This paper aims to identify patterns, trends and potential implications related to post-checkout non-usage (material that is checked out by a user, but subsequently never…
This paper aims to identify patterns, trends and potential implications related to post-checkout non-usage (material that is checked out by a user, but subsequently never opened and/or downloaded) of library digital content.
A large urban Canadian public library’s data (2013-2017) from Rakuten OverDrive was analyzed. Pending items (items that are checked out, but neither opened nor downloaded) were compared with total checkouts to determine post-checkout non-usage rates.
Checkouts and overall rates of post-checkout non-usage of e-books and e-audiobooks have risen significantly and consistently. Juvenile and non-fiction e-books demonstrate higher post-checkout non-usage rates than adult and fiction e-books, respectively. The library spends up to US$10,700 per year on metered access e-books that are never opened by users. This number has grown significantly over the years.

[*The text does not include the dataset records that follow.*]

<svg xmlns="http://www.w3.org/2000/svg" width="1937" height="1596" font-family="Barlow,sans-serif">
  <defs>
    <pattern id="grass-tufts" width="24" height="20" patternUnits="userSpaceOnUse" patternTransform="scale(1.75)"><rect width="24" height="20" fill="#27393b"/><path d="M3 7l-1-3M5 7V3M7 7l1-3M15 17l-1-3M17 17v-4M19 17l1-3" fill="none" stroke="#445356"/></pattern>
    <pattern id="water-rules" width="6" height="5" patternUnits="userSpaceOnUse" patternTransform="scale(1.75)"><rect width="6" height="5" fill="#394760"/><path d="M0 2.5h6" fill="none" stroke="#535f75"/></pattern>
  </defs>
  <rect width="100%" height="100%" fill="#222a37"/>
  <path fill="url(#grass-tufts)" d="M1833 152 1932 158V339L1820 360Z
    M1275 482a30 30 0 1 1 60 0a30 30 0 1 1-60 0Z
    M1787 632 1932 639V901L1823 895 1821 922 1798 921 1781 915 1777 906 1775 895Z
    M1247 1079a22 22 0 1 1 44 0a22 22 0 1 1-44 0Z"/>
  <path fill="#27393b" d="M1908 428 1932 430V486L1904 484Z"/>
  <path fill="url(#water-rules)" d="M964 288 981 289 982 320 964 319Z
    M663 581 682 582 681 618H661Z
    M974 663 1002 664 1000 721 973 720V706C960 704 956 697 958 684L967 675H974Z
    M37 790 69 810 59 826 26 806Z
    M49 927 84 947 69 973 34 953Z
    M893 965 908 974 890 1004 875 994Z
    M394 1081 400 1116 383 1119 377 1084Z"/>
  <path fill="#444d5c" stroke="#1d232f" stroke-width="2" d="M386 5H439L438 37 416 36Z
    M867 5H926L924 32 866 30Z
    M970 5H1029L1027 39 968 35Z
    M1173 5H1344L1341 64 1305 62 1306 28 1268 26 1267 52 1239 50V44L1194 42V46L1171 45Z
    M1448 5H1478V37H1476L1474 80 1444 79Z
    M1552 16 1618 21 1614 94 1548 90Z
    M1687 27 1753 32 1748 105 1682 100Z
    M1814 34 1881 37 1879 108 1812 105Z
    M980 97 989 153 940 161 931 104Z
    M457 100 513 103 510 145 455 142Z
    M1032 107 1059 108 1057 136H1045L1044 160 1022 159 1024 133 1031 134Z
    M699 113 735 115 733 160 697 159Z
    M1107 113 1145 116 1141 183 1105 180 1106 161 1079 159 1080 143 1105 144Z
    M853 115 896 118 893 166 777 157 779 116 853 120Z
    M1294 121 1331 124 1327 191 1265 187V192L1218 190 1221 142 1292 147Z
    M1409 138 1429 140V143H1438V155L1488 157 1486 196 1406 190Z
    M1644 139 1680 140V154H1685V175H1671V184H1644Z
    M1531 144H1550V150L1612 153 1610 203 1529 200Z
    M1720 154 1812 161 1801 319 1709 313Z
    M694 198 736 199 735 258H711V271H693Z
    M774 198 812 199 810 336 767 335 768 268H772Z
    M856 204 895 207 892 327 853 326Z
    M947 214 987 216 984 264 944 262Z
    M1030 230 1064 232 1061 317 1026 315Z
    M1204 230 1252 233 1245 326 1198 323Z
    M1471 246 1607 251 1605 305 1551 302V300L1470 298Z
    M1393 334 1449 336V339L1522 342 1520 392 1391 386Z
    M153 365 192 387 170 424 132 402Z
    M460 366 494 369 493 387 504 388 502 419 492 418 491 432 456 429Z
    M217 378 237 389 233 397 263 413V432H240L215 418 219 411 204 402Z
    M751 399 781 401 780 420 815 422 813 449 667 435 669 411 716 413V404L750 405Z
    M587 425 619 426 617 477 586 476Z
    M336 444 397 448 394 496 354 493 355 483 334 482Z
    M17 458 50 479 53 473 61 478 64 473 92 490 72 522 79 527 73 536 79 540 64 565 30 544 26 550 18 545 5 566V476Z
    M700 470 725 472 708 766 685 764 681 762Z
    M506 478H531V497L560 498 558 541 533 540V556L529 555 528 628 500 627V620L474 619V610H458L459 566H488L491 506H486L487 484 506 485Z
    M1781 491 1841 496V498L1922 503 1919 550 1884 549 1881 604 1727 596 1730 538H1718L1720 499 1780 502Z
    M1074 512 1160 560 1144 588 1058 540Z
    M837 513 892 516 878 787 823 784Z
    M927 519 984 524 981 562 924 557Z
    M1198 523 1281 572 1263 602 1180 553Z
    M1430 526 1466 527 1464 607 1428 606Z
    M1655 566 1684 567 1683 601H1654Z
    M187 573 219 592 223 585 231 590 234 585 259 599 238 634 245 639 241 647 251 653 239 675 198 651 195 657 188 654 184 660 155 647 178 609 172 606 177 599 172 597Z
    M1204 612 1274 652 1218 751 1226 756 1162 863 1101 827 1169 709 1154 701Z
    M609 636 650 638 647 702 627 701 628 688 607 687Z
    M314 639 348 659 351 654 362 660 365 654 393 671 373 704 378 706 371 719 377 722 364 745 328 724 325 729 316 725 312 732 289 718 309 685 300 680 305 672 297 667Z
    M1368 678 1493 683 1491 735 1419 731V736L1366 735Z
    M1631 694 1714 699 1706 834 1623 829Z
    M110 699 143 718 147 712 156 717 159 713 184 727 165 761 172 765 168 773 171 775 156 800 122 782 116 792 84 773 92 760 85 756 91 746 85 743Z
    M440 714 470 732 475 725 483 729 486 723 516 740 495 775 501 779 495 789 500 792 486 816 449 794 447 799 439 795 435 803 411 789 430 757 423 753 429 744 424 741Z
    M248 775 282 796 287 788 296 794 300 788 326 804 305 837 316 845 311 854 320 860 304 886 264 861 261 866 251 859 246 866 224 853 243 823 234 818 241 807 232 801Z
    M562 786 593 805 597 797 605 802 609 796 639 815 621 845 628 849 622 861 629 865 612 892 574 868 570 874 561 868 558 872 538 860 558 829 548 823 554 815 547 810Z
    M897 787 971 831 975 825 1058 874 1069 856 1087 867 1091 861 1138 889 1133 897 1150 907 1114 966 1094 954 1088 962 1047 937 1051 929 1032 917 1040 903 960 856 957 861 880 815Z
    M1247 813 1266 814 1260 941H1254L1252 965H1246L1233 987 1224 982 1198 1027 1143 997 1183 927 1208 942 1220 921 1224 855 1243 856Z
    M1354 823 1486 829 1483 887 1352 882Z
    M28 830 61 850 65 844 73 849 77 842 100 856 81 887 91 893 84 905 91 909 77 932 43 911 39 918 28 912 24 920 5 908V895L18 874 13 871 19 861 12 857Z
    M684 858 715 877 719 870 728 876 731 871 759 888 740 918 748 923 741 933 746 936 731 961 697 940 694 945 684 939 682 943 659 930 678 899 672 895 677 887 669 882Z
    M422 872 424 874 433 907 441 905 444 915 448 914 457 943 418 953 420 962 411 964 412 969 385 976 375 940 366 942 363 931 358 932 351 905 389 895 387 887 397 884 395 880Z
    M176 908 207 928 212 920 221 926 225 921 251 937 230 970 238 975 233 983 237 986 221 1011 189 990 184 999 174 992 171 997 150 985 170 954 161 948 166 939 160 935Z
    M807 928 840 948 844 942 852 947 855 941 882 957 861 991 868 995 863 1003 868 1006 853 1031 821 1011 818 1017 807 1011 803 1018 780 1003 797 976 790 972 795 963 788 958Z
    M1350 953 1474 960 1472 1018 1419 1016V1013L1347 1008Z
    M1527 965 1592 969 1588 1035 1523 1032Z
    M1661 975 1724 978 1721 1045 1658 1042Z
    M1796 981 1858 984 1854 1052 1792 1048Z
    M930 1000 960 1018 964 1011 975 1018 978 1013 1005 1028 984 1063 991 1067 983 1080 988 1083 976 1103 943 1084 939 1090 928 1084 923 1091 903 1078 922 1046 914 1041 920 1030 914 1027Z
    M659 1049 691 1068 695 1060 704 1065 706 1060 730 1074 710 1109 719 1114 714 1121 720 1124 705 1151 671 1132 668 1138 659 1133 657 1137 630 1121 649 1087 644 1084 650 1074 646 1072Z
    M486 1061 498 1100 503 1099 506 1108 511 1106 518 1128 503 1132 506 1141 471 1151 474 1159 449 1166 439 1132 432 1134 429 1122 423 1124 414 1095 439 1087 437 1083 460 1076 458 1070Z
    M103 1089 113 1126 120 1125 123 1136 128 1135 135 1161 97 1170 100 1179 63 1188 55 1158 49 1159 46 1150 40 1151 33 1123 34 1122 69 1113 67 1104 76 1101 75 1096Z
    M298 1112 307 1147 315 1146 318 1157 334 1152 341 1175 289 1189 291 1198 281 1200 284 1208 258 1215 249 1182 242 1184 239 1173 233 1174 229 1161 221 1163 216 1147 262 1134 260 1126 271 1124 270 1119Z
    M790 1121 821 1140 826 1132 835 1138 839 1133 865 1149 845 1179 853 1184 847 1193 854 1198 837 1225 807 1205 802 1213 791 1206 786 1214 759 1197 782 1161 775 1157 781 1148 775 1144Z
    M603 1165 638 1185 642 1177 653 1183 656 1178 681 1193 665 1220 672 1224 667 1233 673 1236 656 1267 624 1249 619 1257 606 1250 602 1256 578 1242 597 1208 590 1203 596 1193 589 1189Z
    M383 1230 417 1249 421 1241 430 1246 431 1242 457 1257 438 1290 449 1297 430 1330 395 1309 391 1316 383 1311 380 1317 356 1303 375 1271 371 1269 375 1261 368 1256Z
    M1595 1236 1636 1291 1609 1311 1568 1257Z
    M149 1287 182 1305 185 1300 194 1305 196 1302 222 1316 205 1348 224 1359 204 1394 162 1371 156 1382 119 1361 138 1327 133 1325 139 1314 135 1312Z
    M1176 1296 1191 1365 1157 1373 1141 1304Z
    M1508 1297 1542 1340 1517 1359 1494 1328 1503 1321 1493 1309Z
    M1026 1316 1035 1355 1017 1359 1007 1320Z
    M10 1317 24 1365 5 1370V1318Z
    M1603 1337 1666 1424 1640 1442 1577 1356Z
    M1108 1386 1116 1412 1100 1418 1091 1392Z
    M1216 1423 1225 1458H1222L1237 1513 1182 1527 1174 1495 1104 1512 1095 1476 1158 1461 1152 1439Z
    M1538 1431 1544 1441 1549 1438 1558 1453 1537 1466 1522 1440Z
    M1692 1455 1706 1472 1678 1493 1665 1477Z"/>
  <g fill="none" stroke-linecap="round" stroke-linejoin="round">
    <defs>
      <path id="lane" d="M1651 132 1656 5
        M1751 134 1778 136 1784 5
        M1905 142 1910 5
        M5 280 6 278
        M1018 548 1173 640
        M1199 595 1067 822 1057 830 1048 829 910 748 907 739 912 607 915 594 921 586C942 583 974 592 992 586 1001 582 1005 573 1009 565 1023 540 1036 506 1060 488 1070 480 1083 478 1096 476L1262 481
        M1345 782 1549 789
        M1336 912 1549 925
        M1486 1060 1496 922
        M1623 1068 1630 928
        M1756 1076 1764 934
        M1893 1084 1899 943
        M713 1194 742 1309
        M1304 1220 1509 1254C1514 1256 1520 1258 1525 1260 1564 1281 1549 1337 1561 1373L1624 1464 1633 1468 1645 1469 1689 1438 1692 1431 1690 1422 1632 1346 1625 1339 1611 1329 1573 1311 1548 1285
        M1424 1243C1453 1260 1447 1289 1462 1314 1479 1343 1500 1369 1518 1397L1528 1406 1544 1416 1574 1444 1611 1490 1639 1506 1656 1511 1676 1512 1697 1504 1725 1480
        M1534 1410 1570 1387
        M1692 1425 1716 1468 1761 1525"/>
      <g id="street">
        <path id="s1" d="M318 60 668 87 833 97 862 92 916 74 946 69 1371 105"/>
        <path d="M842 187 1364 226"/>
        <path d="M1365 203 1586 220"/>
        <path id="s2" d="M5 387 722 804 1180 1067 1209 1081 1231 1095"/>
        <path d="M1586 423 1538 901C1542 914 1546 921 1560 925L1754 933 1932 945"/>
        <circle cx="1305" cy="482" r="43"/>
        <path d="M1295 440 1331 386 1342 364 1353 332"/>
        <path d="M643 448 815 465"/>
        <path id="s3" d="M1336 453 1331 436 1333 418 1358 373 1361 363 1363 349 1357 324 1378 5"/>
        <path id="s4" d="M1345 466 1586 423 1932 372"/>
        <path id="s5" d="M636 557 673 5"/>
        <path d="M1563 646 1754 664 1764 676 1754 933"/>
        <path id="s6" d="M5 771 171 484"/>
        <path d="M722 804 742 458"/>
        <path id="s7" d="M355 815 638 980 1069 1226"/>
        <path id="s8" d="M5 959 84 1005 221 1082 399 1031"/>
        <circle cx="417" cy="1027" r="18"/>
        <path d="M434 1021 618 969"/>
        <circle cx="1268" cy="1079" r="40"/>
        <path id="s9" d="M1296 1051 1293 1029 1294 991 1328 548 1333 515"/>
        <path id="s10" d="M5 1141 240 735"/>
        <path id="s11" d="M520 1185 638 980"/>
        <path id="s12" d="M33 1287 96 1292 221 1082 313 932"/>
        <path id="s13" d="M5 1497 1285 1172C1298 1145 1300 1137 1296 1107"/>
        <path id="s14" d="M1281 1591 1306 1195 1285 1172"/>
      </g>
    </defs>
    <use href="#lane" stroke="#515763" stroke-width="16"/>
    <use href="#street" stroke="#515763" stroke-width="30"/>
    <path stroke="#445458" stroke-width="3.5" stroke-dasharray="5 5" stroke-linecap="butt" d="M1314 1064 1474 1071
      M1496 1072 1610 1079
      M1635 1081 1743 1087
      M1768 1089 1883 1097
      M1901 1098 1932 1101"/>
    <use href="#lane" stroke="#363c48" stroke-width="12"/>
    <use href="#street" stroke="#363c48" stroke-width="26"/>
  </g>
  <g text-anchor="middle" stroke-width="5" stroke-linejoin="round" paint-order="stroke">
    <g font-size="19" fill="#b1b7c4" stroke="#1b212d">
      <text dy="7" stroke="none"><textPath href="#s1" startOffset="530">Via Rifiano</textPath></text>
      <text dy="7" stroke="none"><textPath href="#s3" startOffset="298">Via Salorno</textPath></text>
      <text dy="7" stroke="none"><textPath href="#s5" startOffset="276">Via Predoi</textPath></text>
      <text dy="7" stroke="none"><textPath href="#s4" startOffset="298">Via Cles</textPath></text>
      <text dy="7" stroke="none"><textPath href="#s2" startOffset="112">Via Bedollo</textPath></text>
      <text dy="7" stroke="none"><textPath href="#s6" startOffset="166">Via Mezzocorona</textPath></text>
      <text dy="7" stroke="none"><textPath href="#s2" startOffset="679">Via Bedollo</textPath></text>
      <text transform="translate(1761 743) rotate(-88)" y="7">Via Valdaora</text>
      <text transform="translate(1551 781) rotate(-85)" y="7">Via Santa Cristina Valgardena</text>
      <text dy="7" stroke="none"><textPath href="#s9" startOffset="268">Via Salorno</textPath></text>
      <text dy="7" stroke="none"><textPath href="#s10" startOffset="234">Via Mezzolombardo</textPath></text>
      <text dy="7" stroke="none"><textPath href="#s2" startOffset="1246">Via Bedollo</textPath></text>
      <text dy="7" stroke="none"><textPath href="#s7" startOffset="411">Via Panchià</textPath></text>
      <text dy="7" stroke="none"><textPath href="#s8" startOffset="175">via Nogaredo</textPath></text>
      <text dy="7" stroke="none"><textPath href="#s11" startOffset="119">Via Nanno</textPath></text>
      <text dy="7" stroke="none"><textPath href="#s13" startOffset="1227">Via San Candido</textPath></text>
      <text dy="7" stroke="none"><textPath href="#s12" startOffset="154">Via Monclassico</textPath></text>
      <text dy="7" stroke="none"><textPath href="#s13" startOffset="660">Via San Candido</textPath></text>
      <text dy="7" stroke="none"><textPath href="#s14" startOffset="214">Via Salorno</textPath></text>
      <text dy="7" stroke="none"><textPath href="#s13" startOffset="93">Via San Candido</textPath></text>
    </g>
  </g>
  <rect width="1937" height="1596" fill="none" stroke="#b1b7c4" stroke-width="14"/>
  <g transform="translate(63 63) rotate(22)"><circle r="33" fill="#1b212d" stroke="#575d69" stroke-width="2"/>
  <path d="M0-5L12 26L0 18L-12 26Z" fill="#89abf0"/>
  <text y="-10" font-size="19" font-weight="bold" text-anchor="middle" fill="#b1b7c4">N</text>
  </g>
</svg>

E-materials in libraries have been growing rapidly, but their current lending models are still largely a direct application of concepts in traditional library services that have developed based on physical materials, such as checkouts, due dates, renewals, holds and wait times. However, e-materials do not have the limitation of physical materials that prevents other users from accessing a checked-out item, which makes many of the traditional concepts no longer applicable. New concepts and lending models should be developed that allow users to access any library e-materials at any time, and are financially functional and sustainable for both libraries and e-content providers.